A: The religions in general envisage the purpose of life in terms of a blissful situation beyond the material level and hence beyond the limits of physical death. This happy state of perfection is described in various terms, such as union with God, seeing God (the beatific vision), merging with God, sharing in the glory of God, liberation of the soul from material bondage, eternal life, Heavenly bliss, etc..


On the other hand, materialistic ideologies see the purpose of life exclusively in terms of a happy life in this world. This may include justice, welfare, peace, wealth, health, job, power, position, enjoyment and all kinds of pleasures. All these are, however, only for the time until death. After death, for the materialist, nothing is to be expected any more. Such a vision has nothing to offer to those who have only misery in this world and to those who die at a very young age.


Similarly, materialistic ideologies have no provision for any kind of sanction, positive or negative, for deeds of selfless love and service, or malice and cruelty, as the case might be.

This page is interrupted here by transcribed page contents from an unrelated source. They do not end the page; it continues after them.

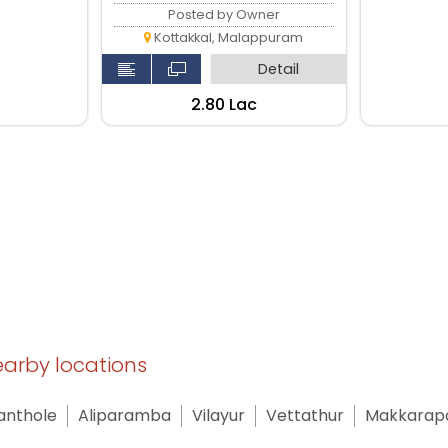
Posted by Owner
Kottakkal, Malappuram
Detail
₹2.80 Lac
nearby locations
anthole
Aliparamba
Vilayur
Vettathur
Makkarap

With death, saint and sinner, victim and oppressor, all become alike, without any difference at all—because they are believed to remain no more. The only possible sanction would be that which can be meted out here on earth, by the state or the society. But this is realistically not guaranteed on in this realm.


Materialistic ideologies do not also know forgiveness and reconciliation: their vocabulary is filled with violence, retaliation, revenge, punishment, bloody revolution, despair, disappointment and suicide. At the same time, since they envisage creating a ‘paradise’ on earth, they are under a big burden of stress and strain in attempting to realise this by human efforts alone.


Q: What difference do you think belief in the Creator God can make in our understanding of the purpose of life?


A: Faith in the Creator God implies that God is the Lord of nature as well as of history. If God has created this universe and us human beings, He has a good plan behind it. The ultimate purpose of human life cannot be exhausted in living a few years here on earth, since the soul, being spiritual, cannot be dissolved in matter.


The ability of human beings to make universal ideas by abstracting their essence from concrete particular things is evidence of the spiritual faculty or power of the human being, and with it also of the presence of a spiritual entity, which is called the ‘soul’ or ‘spirit’. Although the material body will get corrupted and dissolve, the soul, being spiritual, survives death and craves for a higher end. The presence of love indicates that the purpose of life is attained only in the highest form of the realisation of this love. So, too, the thirst for life deposited in humans can be satisfied only in eternal life. This has to be a life with and in God, which God wants to offer us in love. Where there is no faith in God there cannot be any such hope for a meaning of life as a gift of God’s love.